And if all of that makes you think “Well, I’ve seen that film before”, it’s because you almost definitely have. The story is basic, uninspired and derivative of the likes of Alien and Gravity – put both of those films in a blender and Life will undoubtedly be created. It’s all there: a creature is brought on board, it seems pretty harmless, someone makes a misguided decision, something goes wrong, the creature escapes and starts killing, the crew is picked off one by one, technical problems keep occurring, someone has to go outside and fix something, they can’t let the thing reach Earth, there’s some self-sacrifice and only two are left standing by the end (is it a spoiler if it’s blindingly obvious?).
Life has no real reason to exist and is ultimately a pointless, meandering, by-the-numbers film that has nothing original to bring to the table and simply makes us pine for better films like the aforementioned Alien and Gravity. There is perhaps an attempt to focus on the thing’s survival instinct and how it needs oxygen and water like the rest of us, perhaps encouraging a little sympathy for the alien but this element doesn’t really go anywhere and is soon forgotten, never important enough to begin with. There is also an attempt at something different at the very end but at a certain point, even that part becomes cliched and predictable.

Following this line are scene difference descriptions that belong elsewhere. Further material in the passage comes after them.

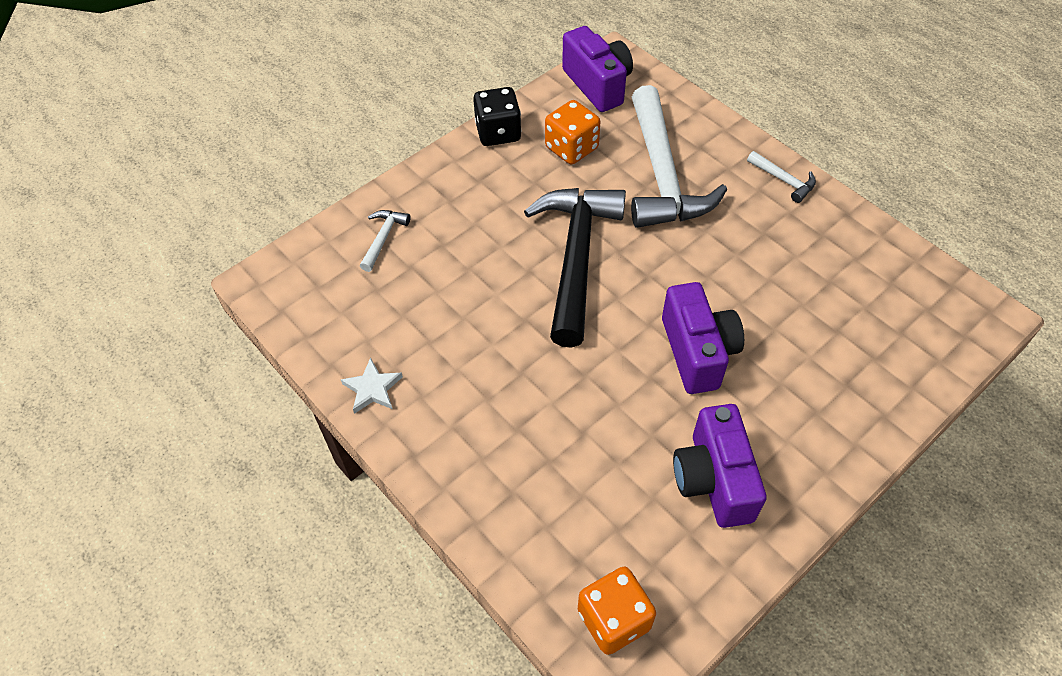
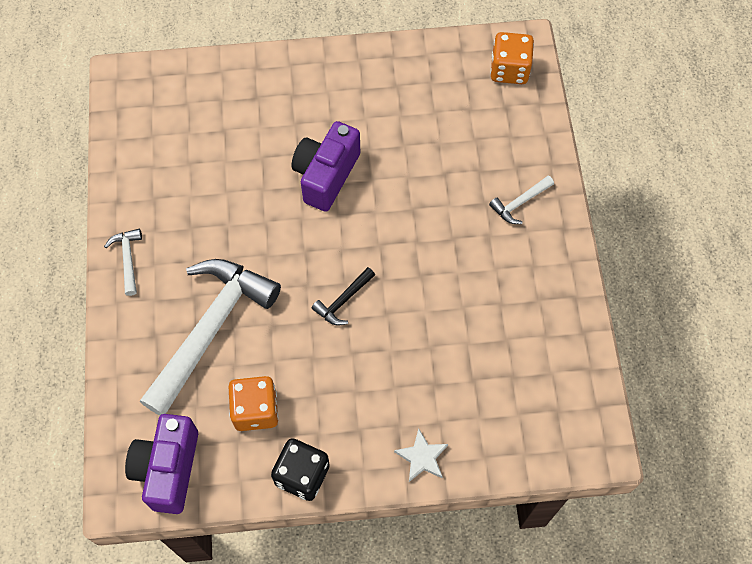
camera: 145 degrees left, 10 degrees up
white star [341,357,403,414] -> white star moved to [394,429,448,482]
white hammer [360,210,410,272] -> white hammer moved to [489,176,554,224]
black hammer [524,188,626,348] -> black hammer [312,267,375,325], size x0.41
purple camera [673,404,767,528] -> none

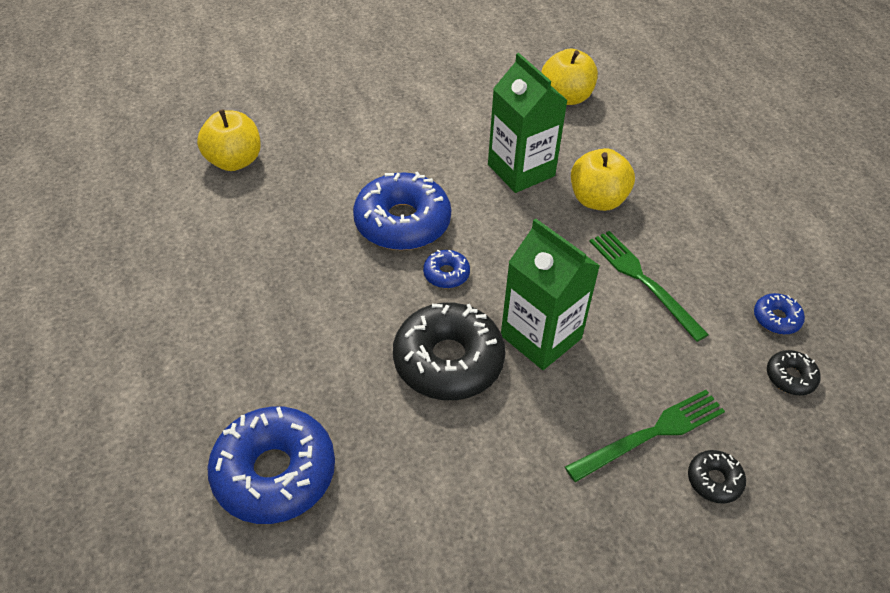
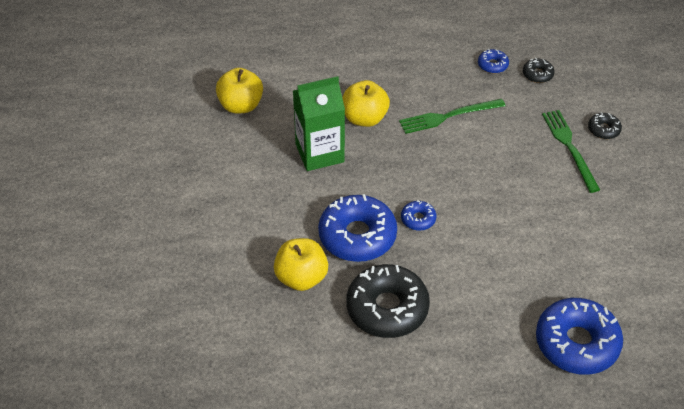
camera: 75 degrees left, 0 degrees up
yellow apple [197,109,261,171] -> yellow apple moved to [274,238,328,291]
black donut [393,303,506,400] -> black donut moved to [346,264,430,338]
green carton [501,218,600,370] -> none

Elsewhere, the visuals are good, though nothing we haven’t seen before, the music is alright and the creature itself is well-designed, not ground-breaking but fine, initially having something of an Abyss vibe about it. There are also no bad performances; Ryan Reynolds essentially shows up to make a few jokes and drop a few f-bombs and Jake Gyllenhaal does the very best that he can, in spite of the fact that he has no good material to work with. In spite of this though, we see none of the much talked about bromance between the two of them; they definitely should have shared more scenes together! Everyone else in the cast is okay but dispensable, pretty much existing to get the audience wondering who’s going to die next. There is an attempt to create some backstories but they’re half-baked and are ultimately uninteresting and meaningless.
The film is also effectively gory when it needs to be and there are plenty of shocking scenes that provoke unease and scares.
And I also have to mention that the film gets off to a slow, boring start and that a potentially thrilling scene involving catching a space shuttle was shot from an interior perspective and as such, offered no thrills at all.